Since I recently gained the option of connecting digital audio to my capture card, and since some people requested it, I added audio handling to PtBi. This required less effort than I originally anticipated, partly due to the ease of use of the bass audio library. It’s a tiny .dll and quite well documented.

One disappointment was discovering that the Blackmagic Intensity Pro doesn’t handle more than 2 audio channels. However, with some bit fiddling, it’s possible to reconstruct and decode DTS 5.1 encoded audio frames from the left/right channels supplied by the hardware. While this could mean that PtBi now may or may not violate any number of software patents in some countries, I doubt anyone cares.

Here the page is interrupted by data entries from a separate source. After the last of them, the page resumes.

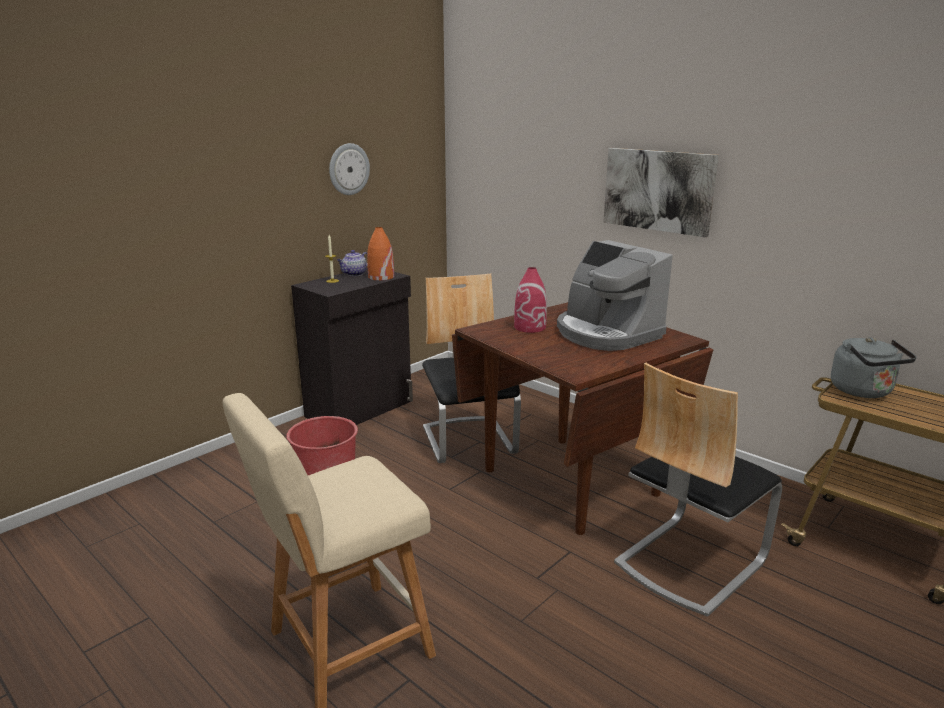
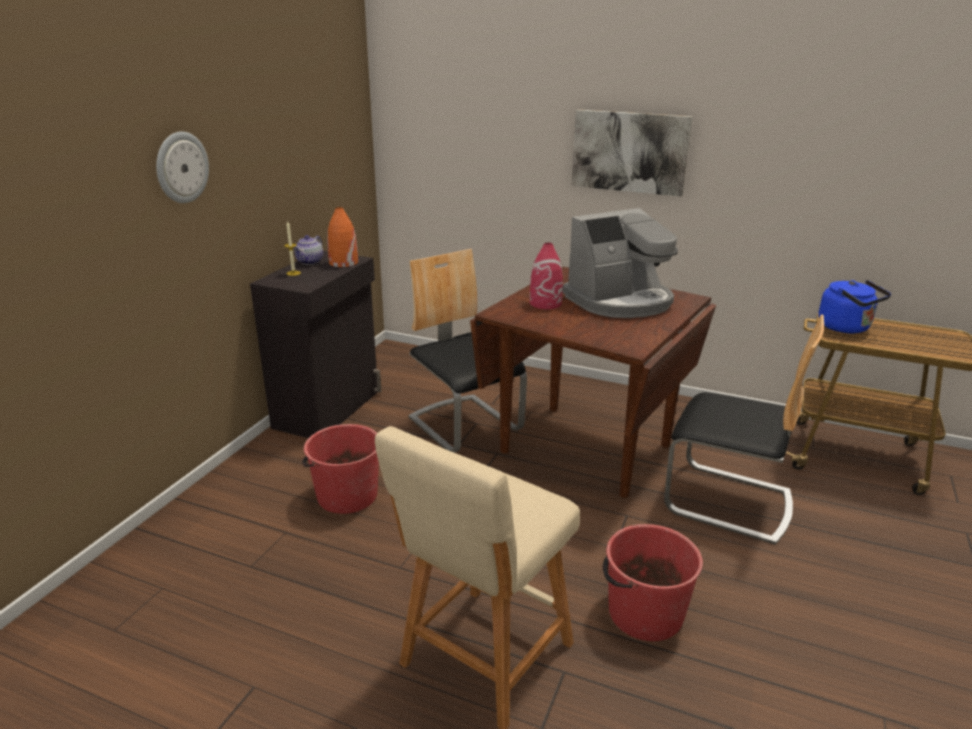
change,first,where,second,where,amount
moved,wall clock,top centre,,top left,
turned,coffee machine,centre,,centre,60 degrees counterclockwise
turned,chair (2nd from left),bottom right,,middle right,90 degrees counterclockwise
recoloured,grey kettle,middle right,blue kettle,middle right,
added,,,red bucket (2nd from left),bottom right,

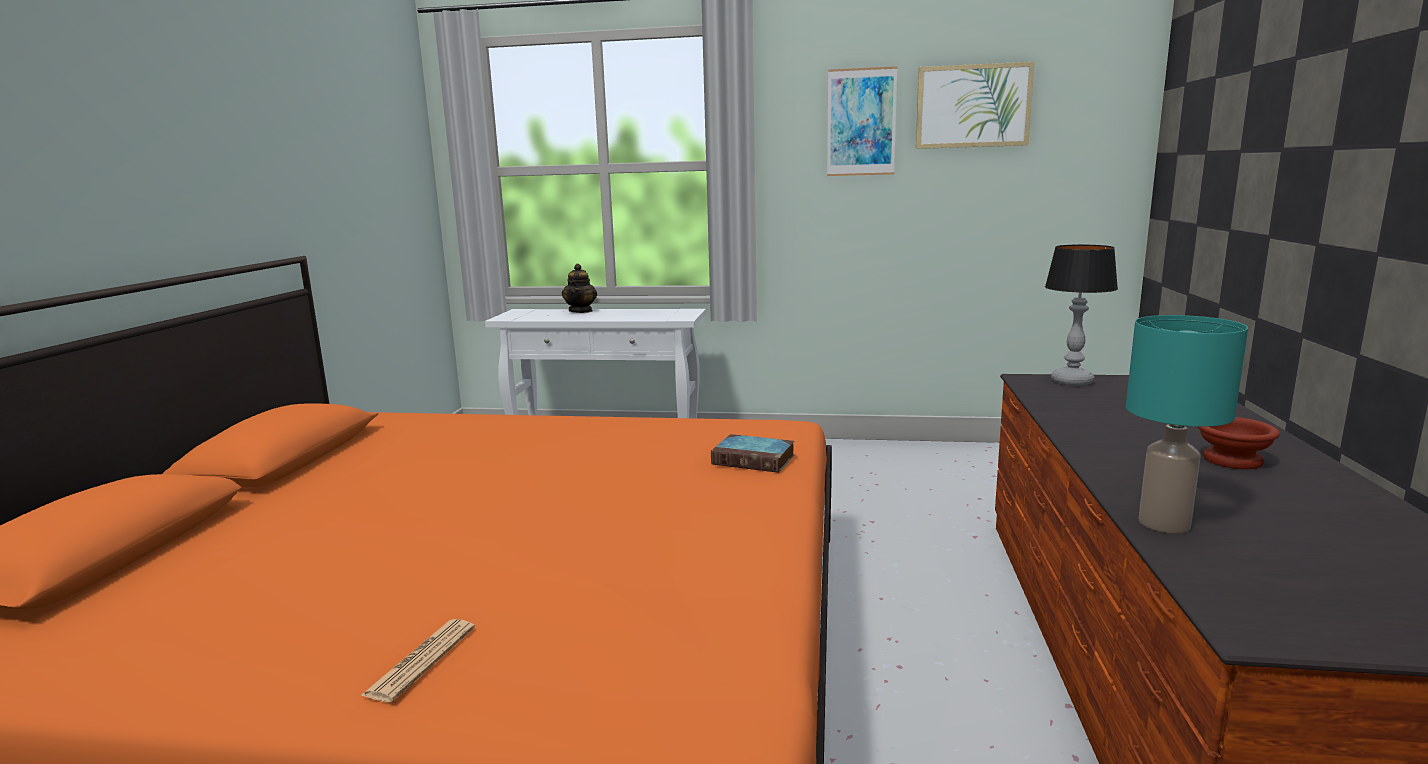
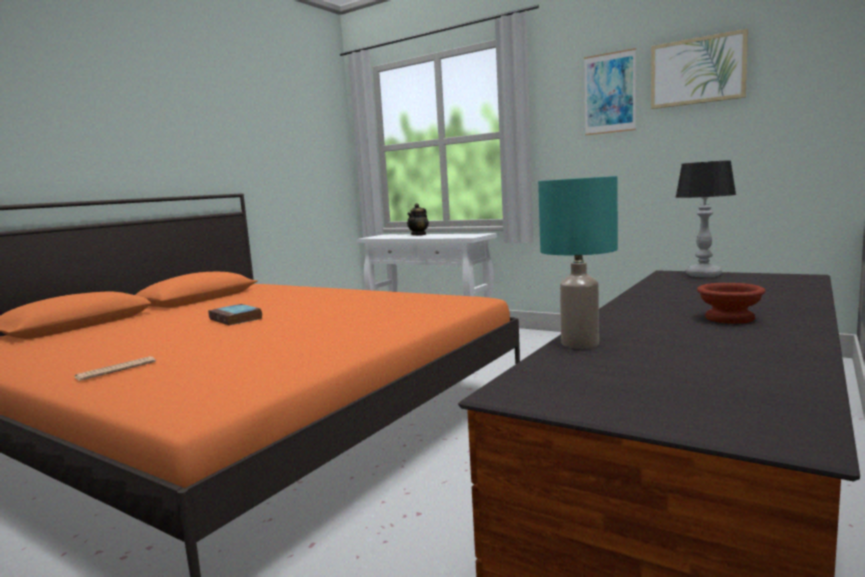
change,first,where,second,where,amount
moved,book,centre,,middle left,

Since I was getting into this audio stuff, I also added some quick features I could use such as a general audio level boost and stereo to quadrophonic expansion.

PXAA in PtBi

PtBi has had the option of running FXAA in realtime on captured frames for a while. This has great results on edges (as long as they aren’t sub-pixel sized) and is very fast, but the disadvantage of also inadvertently affecting non-edge elements, particularly text and 2D GUI elements in general.

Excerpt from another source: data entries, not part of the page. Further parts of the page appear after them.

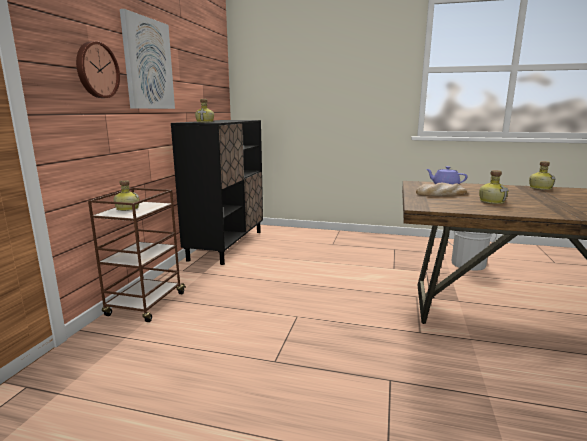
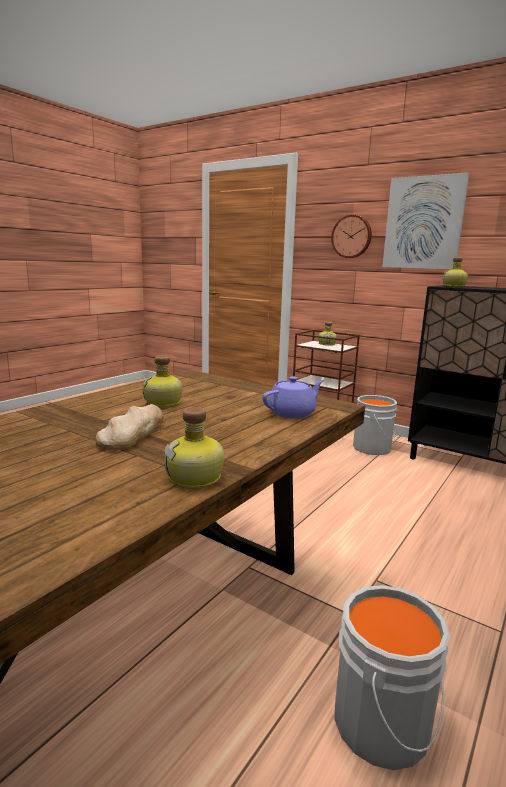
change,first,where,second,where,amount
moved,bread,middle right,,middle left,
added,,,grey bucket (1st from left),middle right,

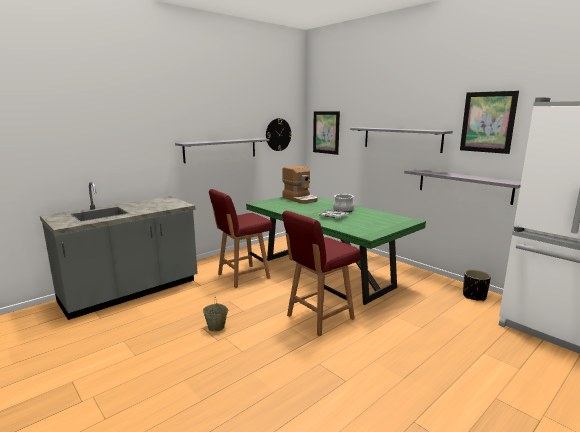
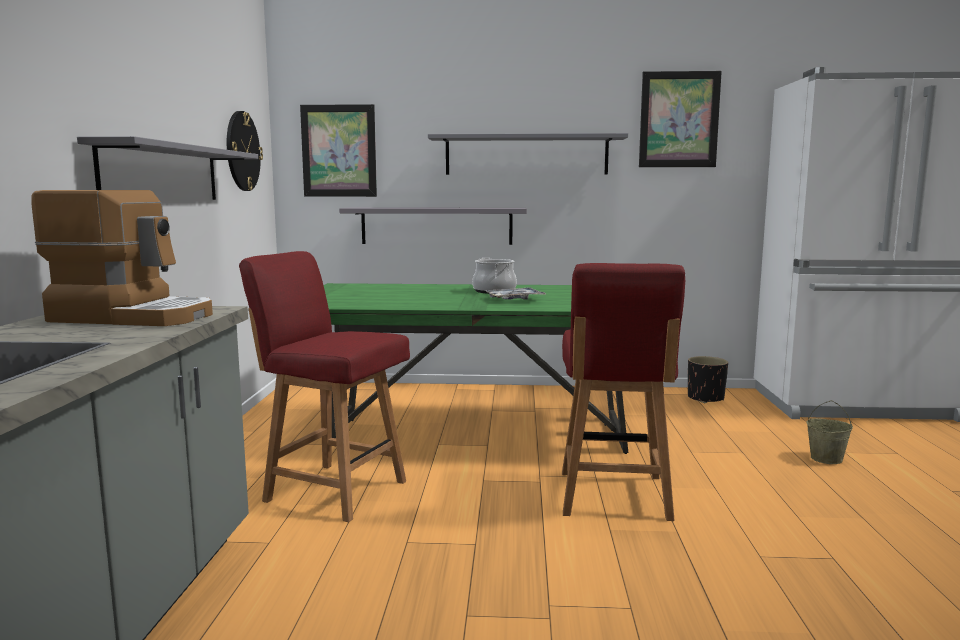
change,first,where,second,where,amount
moved,beige bucket,bottom centre,,bottom right,
turned,red chair (1st from left),centre,,centre,105 degrees clockwise
moved,coffee machine,centre,,middle left,
moved,grey shelf (3rd from left in the first image),middle right,grey shelf (2nd from left),centre,

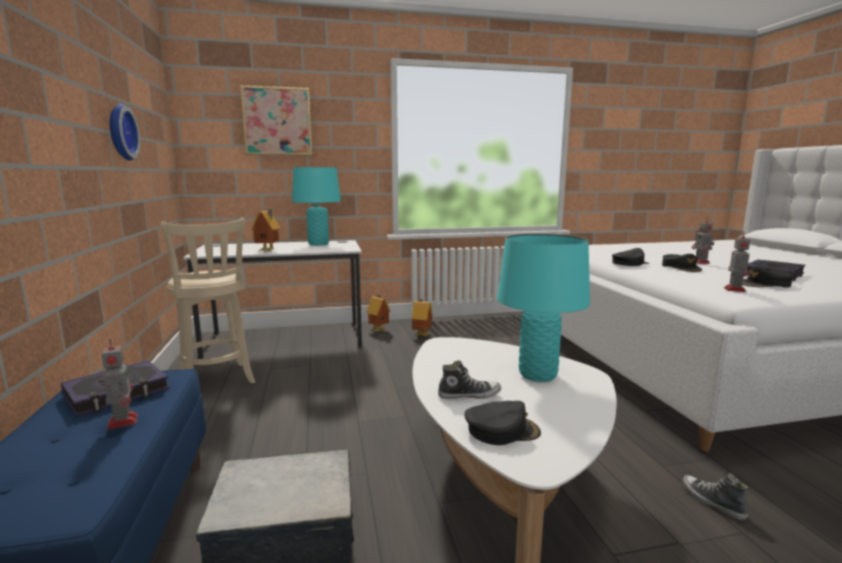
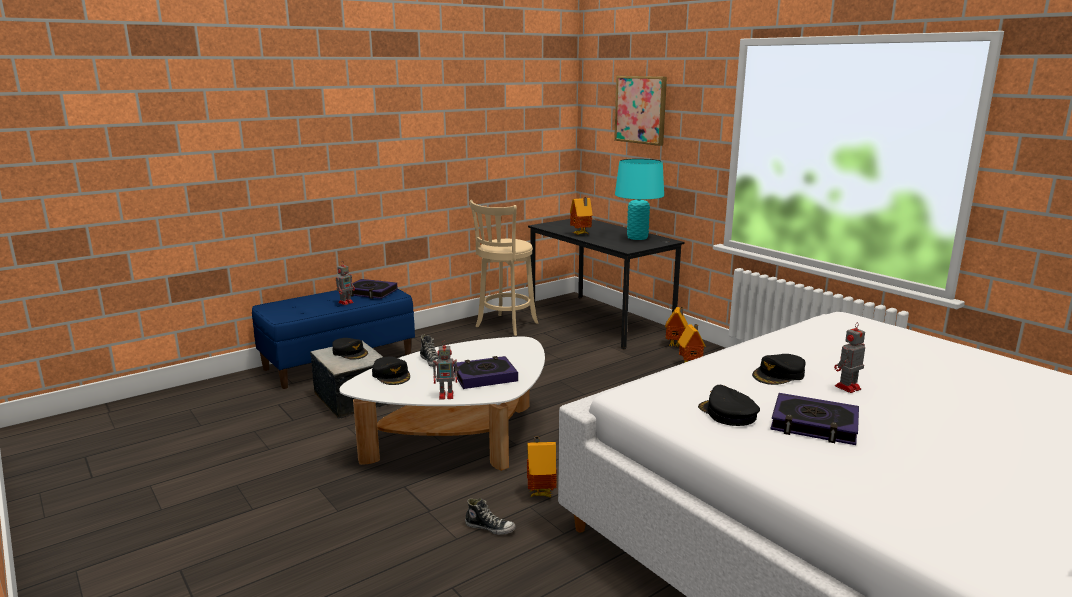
change,first,where,second,where,amount
removed,wall clock,top left,,,
recoloured,white desk,middle left,black desk,centre,
replaced,turquoise table lamp (2nd from left),centre,book (2nd from left),centre,
moved,black cap (2nd from left in the first image),middle right,black cap (1st from left),middle left,
turned,shoe (2nd from left),bottom right,,bottom centre,75 degrees clockwise
moved,toy robot (3rd from left in the first image),middle right,toy robot (2nd from left),centre,
added,,,toy house (1st from left),bottom centre,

I’ve thought about how to prevent this for years, and finally implemented some of my ideas now. I call the result PXAA (Predicated FXAA), and it worked out rather well.

The general idea is this:

  1. From the original input frame luminosity, calculate 6 true/false values representing the following: horizontal rising edge start/end, horizontal edge, horizontal falling edge start/end, vertical rightward edge start/end, vertical edge, vertical leftward edge start/end
  2. Use these values to detect horizontal and vertical aliasing artifacts by following along an edge from one start/end to the next start/end, and store these edges in a predicate buffer
  3. (optional) Accumulate this predicate over several frames (I call this TPXAA)
  4. Use that predicate buffer to select whether or not to enable FXAA for each pixel

In terms of implementation, part (2) was challenging for a while since I could not think of a way to implement this efficiently without the ability to write multiple locations in a pixel shader. I toyed with the idea of implementing it in OpenCL, but that introduces more dependencies for my application and lots of boilerplate code. Luckily, the somewhat recent GL_ARB_shader_image_load_store extension does exactly what I needed.

Results

The images below show some results of applying the process:

Test image 1 - NOAA

Test image 1 - FXAA

Test image 1 - TPXAA

To clearly illustrate the differences, here’s the result of a subtraction of the results of FXAA and PXAA from the Non-AAed images:

Test image 1 - FXAA/NOAA difference image

Test image 1 - PXAA/NOAA difference image

This gallery shows more comparisons + difference images:

Performance

Currently, performance results look like this on my GTX460 (naive measurement, from/to a glFinish) :

  • noaa (this is a copy operation): 0.2 ms
  • FXAA: 1.3 ms
  • PXAA: 2.3-3.2 ms (depends on number/length of edges)
  • TPXAA: 2.8-3.6 ms (as above)

A prototype without the image_load_store extension takes > 8 ms.

Limitations

Because I (have to) use analog input for now, horizontal edges are slightly blurred, reducing the general effectiveness and accuracy of the method. For digital input, I could tighten the threshold and further reduce the amount of false positives.